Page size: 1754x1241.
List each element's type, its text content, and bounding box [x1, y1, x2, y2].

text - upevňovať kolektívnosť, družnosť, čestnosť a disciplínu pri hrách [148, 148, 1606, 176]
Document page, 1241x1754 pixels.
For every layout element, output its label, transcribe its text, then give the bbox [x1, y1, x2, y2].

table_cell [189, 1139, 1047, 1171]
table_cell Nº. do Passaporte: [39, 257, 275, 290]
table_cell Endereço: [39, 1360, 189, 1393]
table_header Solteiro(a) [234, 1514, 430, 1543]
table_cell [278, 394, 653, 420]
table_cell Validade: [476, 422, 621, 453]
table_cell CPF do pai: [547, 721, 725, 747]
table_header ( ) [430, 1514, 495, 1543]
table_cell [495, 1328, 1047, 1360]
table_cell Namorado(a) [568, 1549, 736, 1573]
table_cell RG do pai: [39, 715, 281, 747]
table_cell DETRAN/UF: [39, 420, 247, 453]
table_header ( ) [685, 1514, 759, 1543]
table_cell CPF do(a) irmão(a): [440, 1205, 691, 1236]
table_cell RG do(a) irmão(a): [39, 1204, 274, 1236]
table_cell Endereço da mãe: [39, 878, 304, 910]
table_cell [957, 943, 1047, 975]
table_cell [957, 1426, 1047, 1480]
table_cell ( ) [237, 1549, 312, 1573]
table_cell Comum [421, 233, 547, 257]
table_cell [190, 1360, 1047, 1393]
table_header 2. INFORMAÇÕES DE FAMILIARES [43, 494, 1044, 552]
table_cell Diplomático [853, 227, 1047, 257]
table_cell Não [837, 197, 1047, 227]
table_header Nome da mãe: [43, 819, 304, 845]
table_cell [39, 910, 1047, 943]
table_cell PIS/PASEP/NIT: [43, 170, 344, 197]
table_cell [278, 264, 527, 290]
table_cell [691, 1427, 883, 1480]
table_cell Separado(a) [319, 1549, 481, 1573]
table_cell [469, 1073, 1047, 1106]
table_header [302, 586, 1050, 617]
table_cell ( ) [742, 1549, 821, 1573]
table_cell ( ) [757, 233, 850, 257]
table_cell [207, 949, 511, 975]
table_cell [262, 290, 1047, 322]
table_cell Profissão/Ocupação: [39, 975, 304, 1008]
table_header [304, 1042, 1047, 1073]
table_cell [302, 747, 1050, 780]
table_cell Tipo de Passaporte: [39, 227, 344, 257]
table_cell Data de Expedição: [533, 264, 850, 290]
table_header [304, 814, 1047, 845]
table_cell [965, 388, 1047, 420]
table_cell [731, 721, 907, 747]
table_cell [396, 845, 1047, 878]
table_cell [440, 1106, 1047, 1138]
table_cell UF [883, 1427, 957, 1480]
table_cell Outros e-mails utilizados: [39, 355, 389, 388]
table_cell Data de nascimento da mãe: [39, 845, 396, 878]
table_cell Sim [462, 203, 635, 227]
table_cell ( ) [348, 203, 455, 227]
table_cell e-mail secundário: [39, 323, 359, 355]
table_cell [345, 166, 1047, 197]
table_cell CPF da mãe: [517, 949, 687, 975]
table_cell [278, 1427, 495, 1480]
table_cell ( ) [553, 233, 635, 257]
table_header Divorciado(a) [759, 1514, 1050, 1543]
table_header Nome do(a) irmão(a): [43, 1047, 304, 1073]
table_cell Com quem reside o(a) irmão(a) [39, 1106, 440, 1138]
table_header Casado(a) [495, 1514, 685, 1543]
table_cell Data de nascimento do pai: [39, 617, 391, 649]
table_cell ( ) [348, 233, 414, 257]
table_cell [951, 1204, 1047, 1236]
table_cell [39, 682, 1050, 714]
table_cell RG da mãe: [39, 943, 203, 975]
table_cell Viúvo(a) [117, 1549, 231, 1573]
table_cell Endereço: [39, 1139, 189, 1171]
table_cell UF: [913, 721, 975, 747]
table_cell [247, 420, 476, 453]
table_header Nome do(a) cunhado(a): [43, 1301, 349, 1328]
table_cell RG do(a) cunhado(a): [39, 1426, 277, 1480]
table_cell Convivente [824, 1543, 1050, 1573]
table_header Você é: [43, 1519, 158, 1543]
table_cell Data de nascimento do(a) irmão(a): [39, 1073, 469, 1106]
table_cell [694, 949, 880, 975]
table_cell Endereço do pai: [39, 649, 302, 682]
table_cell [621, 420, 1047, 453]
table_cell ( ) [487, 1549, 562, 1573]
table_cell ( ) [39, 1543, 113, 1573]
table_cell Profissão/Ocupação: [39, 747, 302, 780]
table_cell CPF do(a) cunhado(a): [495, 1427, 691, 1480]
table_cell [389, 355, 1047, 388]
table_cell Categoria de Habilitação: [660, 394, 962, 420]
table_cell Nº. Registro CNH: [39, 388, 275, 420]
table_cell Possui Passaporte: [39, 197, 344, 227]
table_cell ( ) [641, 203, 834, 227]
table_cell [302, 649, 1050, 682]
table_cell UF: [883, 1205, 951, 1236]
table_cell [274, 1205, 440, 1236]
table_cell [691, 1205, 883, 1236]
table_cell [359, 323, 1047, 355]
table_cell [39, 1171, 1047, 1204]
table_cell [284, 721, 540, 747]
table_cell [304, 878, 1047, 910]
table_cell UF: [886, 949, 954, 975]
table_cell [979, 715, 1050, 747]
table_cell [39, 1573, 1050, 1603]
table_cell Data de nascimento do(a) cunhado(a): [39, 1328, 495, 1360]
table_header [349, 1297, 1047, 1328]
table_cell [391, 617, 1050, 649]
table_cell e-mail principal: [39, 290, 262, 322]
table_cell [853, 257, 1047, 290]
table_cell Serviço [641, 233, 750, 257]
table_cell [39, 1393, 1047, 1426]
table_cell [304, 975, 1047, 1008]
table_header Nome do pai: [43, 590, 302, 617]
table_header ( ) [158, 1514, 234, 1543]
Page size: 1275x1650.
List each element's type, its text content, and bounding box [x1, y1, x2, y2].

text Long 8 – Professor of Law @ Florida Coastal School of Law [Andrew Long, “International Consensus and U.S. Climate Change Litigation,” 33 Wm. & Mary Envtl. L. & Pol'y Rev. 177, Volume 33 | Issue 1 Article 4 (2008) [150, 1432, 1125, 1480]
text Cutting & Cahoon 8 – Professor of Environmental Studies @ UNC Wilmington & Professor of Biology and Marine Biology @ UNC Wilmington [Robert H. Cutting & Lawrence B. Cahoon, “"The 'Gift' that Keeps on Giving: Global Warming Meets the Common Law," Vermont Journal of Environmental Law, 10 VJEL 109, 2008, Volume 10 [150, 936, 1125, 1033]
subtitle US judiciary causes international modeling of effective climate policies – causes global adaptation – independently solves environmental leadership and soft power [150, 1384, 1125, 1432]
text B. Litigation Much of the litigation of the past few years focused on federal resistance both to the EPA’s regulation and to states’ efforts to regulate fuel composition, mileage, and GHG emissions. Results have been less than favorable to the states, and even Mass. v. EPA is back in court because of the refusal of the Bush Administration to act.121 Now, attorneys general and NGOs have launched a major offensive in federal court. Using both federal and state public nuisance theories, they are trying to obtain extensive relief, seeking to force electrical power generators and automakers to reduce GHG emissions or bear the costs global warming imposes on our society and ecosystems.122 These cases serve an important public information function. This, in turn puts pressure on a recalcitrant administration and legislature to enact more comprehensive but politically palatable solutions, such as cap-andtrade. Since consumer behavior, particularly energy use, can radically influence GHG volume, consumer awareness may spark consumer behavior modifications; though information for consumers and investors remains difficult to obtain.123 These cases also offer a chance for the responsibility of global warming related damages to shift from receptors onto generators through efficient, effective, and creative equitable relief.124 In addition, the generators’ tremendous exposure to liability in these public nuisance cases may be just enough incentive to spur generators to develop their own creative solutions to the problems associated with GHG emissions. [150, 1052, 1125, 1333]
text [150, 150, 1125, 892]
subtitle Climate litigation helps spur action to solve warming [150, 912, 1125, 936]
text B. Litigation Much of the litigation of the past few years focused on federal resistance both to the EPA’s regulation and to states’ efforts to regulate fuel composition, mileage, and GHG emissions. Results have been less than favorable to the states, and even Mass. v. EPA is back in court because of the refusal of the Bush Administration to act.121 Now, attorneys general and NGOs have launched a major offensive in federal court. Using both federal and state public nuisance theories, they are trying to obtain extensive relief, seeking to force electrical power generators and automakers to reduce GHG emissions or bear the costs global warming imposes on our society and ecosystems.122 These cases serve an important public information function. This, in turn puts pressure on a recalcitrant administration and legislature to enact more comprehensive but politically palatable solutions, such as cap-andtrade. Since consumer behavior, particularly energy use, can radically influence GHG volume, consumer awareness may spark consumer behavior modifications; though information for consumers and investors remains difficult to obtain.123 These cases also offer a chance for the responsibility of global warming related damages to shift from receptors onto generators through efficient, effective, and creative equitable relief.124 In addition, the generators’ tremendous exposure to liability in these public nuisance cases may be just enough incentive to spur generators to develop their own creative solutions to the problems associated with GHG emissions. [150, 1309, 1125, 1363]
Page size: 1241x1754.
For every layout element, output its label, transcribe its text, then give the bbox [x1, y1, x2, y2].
● ● ● ●
Problem: In the entries above, the lines between the one holding "table_cell [39, 1573, 1050, 1603]" and the one holding "Page size: 1275x1650.", inclusive, are to be printed exactly as written, and those alone.

Response for this exercise:
table_cell [39, 1573, 1050, 1603]
table_cell Data de nascimento do(a) cunhado(a): [39, 1328, 495, 1360]
table_header [349, 1297, 1047, 1328]
table_cell [391, 617, 1050, 649]
table_cell e-mail principal: [39, 290, 262, 322]
table_cell [853, 257, 1047, 290]
table_cell Serviço [641, 233, 750, 257]
table_cell [39, 1393, 1047, 1426]
table_cell [304, 975, 1047, 1008]
table_header Nome do pai: [43, 590, 302, 617]
table_header ( ) [158, 1514, 234, 1543]
Page size: 1275x1650.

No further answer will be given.